2. O dilema alemão. Rodeada de perigos, sem energia fóssil, a braços com um Leste que odeia os russos com as ganas de quem se libertou de opressão recente, colada a uma França inerte e um Reino Unido a braços com a dupla ameaça cisionista do novo partido independente (UKIP) e da Escócia, a grande e trabalhadora Alemanha não tardará a sobrepor os dramas que a rodeiam à sua persistente auto-estima: não é possível manter internamente o isolamento cultural a que a sua língua a condiciona, nem a ilusão de que a receita em si aplicada por Schroeder, no início deste século, reproduza nos outros resultados semelhantes. A autodisciplina exporta-se com dificuldade. A braços agora com uma ameaça de guerra fria servida requentada, desconfiada da Parceria Transatlântica de Comércio e Investimento (TTIP), a grande Germânia não sabe o que fazer. Não alinhava em militarismos mas já concorda com uma força de intervenção rápida, pretendeu mercadibilizar os russos oferecendo-lhes parceria tecnológica e económica no grande adutor de gás russo através do mar do Norte, mas não os transformou em operadores económicos eficientes; preferiu a pasta da Energia na Comissão, mas poderá agora controlar o TTIP, aproximando-se do grande parceiro norte-americano. Sinais de que receia perigos ainda desconhecidos. E tem razão. O mundo perigoso daquelas bandas não se compadece com brincadeiras de putos com dichotes e bravatas. Os russos ameaçaram descobrir a careca a Barroso, atribuindo-lhe o escoamento de uma suposta ameaça de, em duas semanas, conquistarem Kiev, se o pretendessem. Putin fez saber que com ele não se pode brincar. Como fez já dezenas de vezes, Barroso alegou ter sido citado fora do contexto.

3. A valsa da Comissão. Juncker parece ter conseguido os mínimos na questão do género para escolha das comissárias. Deixou cair as anteriores pastas do Alargamento, do Mercado Interno e da Melhor Regulação, respectivamente, por ausência de objecto, escassos resultados anteriores e mesquinha cooperação dos Estados-membros. Resolveu criar as do Digital e Inovação, da Internet e Cultura e uma vice-presidência para a União Energética, redundante com a da Energia e Clima. Pelo meio, a serem verdade os rumores, estará a divertir-se com paradoxos: pensaria oferecer ao energeticamente relutante Reino Unido a pasta da Energia e Clima. Ao socialista Moscovici a Concorrência e ao ultraliberal Moedas, que geriu entre nós a maior destruição de emprego de que há memória na história pátria, nada menos que a pasta do Emprego e Assuntos Sociais. Divertimento, ou reeducação ideológica?
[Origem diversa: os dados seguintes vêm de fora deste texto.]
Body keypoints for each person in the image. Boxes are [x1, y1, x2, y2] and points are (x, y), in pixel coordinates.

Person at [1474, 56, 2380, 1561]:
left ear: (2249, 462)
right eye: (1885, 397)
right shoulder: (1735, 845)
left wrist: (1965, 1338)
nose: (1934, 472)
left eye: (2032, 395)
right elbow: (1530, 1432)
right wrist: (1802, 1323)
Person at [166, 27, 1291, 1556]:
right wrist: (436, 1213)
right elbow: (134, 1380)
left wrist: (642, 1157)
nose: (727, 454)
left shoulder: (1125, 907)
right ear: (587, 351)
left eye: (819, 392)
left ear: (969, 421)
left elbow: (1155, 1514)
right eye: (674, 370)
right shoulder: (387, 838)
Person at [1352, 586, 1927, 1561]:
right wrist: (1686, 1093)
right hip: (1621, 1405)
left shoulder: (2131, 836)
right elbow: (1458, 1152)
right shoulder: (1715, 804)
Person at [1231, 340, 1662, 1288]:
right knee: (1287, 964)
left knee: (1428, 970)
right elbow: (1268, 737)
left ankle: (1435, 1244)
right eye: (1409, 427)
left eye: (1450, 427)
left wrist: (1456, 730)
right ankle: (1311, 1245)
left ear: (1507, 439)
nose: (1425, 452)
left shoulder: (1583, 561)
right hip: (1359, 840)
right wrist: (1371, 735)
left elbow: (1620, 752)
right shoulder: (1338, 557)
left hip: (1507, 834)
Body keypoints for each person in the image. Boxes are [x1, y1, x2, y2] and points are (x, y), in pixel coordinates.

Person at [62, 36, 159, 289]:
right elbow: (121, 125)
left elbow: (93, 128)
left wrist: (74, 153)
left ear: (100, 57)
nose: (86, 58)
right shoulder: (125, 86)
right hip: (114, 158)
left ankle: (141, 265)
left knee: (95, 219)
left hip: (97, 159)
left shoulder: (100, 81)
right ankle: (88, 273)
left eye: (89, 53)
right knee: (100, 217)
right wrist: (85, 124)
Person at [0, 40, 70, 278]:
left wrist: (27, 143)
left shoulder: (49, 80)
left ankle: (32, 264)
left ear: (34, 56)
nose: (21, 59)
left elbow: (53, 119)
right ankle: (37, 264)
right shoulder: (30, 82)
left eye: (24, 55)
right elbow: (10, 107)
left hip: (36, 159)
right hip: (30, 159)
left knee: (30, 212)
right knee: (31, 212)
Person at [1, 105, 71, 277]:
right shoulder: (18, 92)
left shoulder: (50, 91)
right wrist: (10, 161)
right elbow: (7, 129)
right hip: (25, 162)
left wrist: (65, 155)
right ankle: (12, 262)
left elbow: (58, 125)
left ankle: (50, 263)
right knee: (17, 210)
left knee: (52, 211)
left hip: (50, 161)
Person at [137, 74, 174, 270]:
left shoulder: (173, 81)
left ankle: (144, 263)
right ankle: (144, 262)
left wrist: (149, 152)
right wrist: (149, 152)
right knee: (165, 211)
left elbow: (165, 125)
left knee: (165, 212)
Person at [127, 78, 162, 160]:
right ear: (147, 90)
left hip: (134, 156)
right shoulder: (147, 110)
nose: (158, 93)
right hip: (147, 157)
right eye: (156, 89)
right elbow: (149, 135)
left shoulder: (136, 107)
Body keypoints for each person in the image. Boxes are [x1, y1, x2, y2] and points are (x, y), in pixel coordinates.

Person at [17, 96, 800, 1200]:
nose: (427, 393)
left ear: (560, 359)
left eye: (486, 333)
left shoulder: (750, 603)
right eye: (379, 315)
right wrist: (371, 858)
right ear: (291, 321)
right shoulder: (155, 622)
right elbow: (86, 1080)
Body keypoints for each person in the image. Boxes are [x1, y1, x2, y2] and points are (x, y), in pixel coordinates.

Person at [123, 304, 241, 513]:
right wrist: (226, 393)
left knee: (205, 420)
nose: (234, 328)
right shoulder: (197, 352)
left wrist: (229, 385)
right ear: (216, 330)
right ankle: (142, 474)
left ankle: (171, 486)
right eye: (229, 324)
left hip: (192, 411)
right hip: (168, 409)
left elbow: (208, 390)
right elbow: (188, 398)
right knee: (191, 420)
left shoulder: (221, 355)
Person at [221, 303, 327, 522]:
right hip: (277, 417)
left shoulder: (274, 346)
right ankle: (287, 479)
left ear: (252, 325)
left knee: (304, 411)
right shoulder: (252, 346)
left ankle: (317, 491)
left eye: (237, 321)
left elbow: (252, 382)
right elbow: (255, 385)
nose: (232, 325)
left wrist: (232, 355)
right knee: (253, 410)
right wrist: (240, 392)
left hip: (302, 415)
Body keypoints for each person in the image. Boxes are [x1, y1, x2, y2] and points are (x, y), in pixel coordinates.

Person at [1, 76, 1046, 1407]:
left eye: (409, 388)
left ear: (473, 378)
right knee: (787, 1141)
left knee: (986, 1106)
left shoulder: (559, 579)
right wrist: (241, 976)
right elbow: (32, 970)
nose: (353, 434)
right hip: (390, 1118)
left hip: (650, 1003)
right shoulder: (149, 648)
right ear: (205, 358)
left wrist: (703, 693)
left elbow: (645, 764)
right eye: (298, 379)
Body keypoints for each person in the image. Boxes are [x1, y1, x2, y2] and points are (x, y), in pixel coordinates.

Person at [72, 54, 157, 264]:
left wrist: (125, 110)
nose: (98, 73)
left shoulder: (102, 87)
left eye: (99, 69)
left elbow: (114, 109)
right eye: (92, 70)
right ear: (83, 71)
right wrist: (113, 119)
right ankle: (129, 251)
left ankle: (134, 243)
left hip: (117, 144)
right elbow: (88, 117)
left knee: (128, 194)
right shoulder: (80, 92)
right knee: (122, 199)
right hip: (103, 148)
4. O vinho do Dão. Salvámos a semana com um visita à feira do vinho do Dão em Nelas. Havíamos lá estado há três anos e o crescimento é vibrante. Impossível encontrar um mau vinho. Testemunhámos a elegância dos amaciamentos do Touriga nacional com castas mais brandas, aromáticas, embora não tão resistentes à idade. Não descortinámos madeira em excesso e cheirámos alguns bons suores de cavalo. E constatámos a grande moda do Encruzado nos brancos, mas já com algumas combinações com Arinto, Malvasia e Bical que previnem a futura monotonia. Reconhecemos o velho "borrado de mosca" nessas felizes combinações. Enólogos competentes, jovens produtores entusiastas e artesãos cheios de experiência estão apenas carecidos de algum associativismo (chamam-se agora parcerias) no apoio à exportação. Fico-me por aqui para não me considerarem candidato amador a colunista profissional de vinhos. Não suba o sapateiro acima da chinela.